On the Insecurity of Keystroke-Based AI Authorship Detection: Timing-Forgery Attacks Against Motor-Signal Verification
Published on arXiv
2601.17280
Output Integrity Attack
OWASP ML Top 10 — ML09
Key Finding
All attack variants achieve ≥99.8% evasion against five keystroke-based AI authorship classifiers with mean human-confidence ≥0.993, while a formal non-identifiability result shows mutual information between timing features and content provenance is zero for copy-type attacks.

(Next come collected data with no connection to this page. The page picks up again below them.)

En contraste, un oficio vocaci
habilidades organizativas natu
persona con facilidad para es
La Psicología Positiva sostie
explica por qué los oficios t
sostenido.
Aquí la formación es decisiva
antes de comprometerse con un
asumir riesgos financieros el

Copy-type attack / timing-forgery
Novel technique introduced
Recent proposals advocate using keystroke timing signals, specifically the coefficient of variation ($δ$) of inter-keystroke intervals, to distinguish human-composed text from AI-generated content. We demonstrate that this class of defenses is insecure against two practical attack classes: the copy-type attack, in which a human transcribes LLM-generated text producing authentic motor signals, and timing-forgery attacks, in which automated agents sample inter-keystroke intervals from empirical human distributions. Using 13,000 sessions from the SBU corpus and three timing-forgery variants (histogram sampling, statistical impersonation, and generative LSTM), we show all attacks achieve $\ge$99.8% evasion rates against five classifiers. While detectors achieve AUC=1.000 against fully-automated injection, they classify $\ge$99.8% of attack samples as human with mean confidence $\ge$0.993. We formalize a non-identifiability result: when the detector observes only timing, the mutual information between features and content provenance is zero for copy-type attacks. Although composition and transcription produce statistically distinguishable motor patterns (Cohen's d=1.28), both yield $δ$ values 2-4x above detection thresholds, rendering the distinction security-irrelevant. These systems confirm a human operated the keyboard, but not whether that human originated the text. Securing provenance requires architectures that bind the writing process to semantic content.
Key Contributions
- Defines the copy-type attack and proves via mutual information analysis that it is formally non-identifiable by any classifier operating solely on keystroke timing
- Demonstrates three timing-forgery attack variants (histogram sampling, statistical impersonation, generative LSTM) achieving ≥99.8% evasion against five classifiers on 13,000 SBU corpus sessions
- Establishes that composition-vs-transcription motor differences (Cohen's d=1.28) are operationally unexploitable at acceptable false-rejection rates, invalidating the core assumption of keystroke-based authorship detection
🛡️ Threat Analysis
The paper attacks AI-generated content provenance verification systems (keystroke-based authorship detectors) — systems designed to distinguish human-composed from AI-generated text — showing they are defeatable with ≥99.8% evasion. Defeating content integrity/provenance detection mechanisms is ML09, not ML01, per the category guidance on defeating content protection schemes.